> _EXERCISE DESCRIPTION_
An exact copy of every entry is needed, with no images.

DATA TO USE Block Start

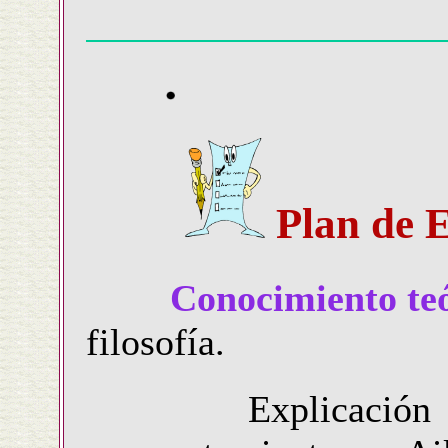
Plan de 
Conocimiento te
filosofía.
Explicación 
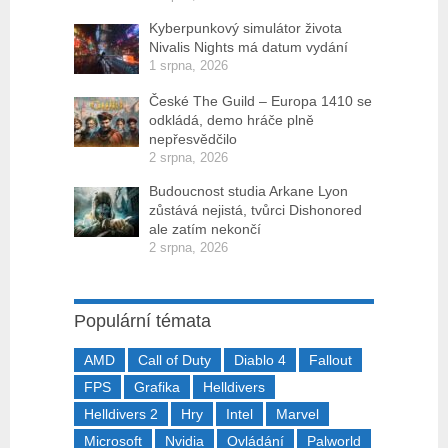
Kyberpunkový simulátor života
Nivalis Nights má datum vydání
1 srpna, 2026
České The Guild – Europa 1410 se
odkládá, demo hráče plně
nepřesvědčilo
2 srpna, 2026
Budoucnost studia Arkane Lyon
zůstává nejistá, tvůrci Dishonored
ale zatím nekončí
2 srpna, 2026
Populární témata
AMD
Call of Duty
Diablo 4
Fallout
FPS
Grafika
Helldivers
Helldivers 2
Hry
Intel
Marvel
Microsoft
Nvidia
Ovládání
Palworld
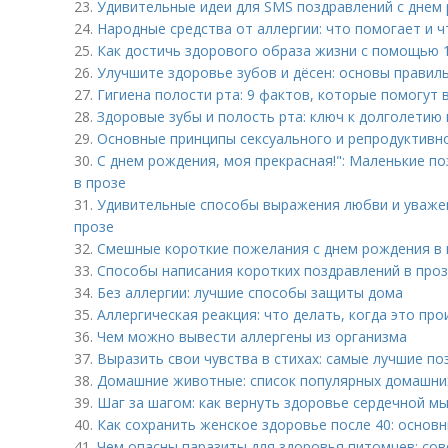
23.
Удивительные идеи для SMS поздравлений с днем
24.
Народные средства от аллергии: что помогает и ч
25.
Как достичь здорового образа жизни с помощью 
26.
Улучшите здоровье зубов и дёсен: основы правил
27.
Гигиена полости рта: 9 фактов, которые помогут 
28.
Здоровые зубы и полость рта: ключ к долголетию 
29.
Основные принципы сексуального и репродуктивн
30.
С днем рождения, моя прекрасная!": Маленькие п
в прозе
31.
Удивительные способы выражения любви и уваже
прозе
32.
Смешные короткие пожелания с днем рождения в 
33.
Способы написания коротких поздравлений в про
34.
Без аллергии: лучшие способы защиты дома
35.
Аллергическая реакция: что делать, когда это про
36.
Чем можно вывести аллергены из организма
37.
Выразить свои чувства в стихах: самые лучшие по
38.
Домашние животные: список популярных домашни
39.
Шаг за шагом: как вернуть здоровье сердечной м
40.
Как сохранить женское здоровье после 40: основ
41.
Чем опасны паразиты для здоровья питомцев: со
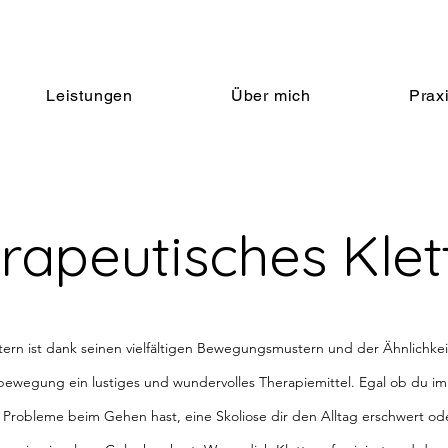
Leistungen
Über mich
Prax
rapeutisches Klet
tern ist dank seinen vielfältigen Bewegungsmustern und der Ähnlichkei
ewegung ein lustiges und wundervolles Therapiemittel. Egal ob du im 
t, Probleme beim Gehen hast, eine Skoliose dir den Alltag erschwert od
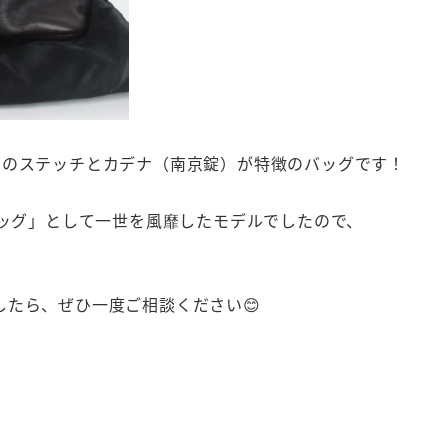
」のステッチとカデナ（南京錠）が特徴のバッグです！
バッグ」として一世を風靡したモデルでしたので、
たら、ぜひ一度ご相談ください😊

DATA TO USE Block End

> _TASK OUTPUT_
Plan de 
Conocimiento te
filosofía.
Explicación 
Kyberpunkový simulátor života
Nivalis Nights má datum vydání
1 srpna, 2026
České The Guild – Europa 1410 se
odkládá, demo hráče plně
nepřesvědčilo
2 srpna, 2026
Budoucnost studia Arkane Lyon
zůstává nejistá, tvůrci Dishonored
ale zatím nekončí
2 srpna, 2026
Populární témata
AMD
Call of Duty
Diablo 4
Fallout
FPS
Grafika
Helldivers
Helldivers 2
Hry
Intel
Marvel
Microsoft
Nvidia
Ovládání
Palworld
23.
Удивительные идеи для SMS поздравлений с днем
24.
Народные средства от аллергии: что помогает и ч
25.
Как достичь здорового образа жизни с помощью 
26.
Улучшите здоровье зубов и дёсен: основы правил
27.
Гигиена полости рта: 9 фактов, которые помогут 
28.
Здоровые зубы и полость рта: ключ к долголетию 
29.
Основные принципы сексуального и репродуктивн
30.
С днем рождения, моя прекрасная!": Маленькие п
в прозе
31.
Удивительные способы выражения любви и уваже
прозе
32.
Смешные короткие пожелания с днем рождения в 
33.
Способы написания коротких поздравлений в про
34.
Без аллергии: лучшие способы защиты дома
35.
Аллергическая реакция: что делать, когда это про
36.
Чем можно вывести аллергены из организма
37.
Выразить свои чувства в стихах: самые лучшие по
38.
Домашние животные: список популярных домашни
39.
Шаг за шагом: как вернуть здоровье сердечной м
40.
Как сохранить женское здоровье после 40: основ
41.
Чем опасны паразиты для здоровья питомцев: со
Leistungen
Über mich
Prax
rapeutisches Klet
tern ist dank seinen vielfältigen Bewegungsmustern und der Ähnlichkei
ewegung ein lustiges und wundervolles Therapiemittel. Egal ob du im 
t, Probleme beim Gehen hast, eine Skoliose dir den Alltag erschwert od
」のステッチとカデナ（南京錠）が特徴のバッグです！
バッグ」として一世を風靡したモデルでしたので、
たら、ぜひ一度ご相談ください😊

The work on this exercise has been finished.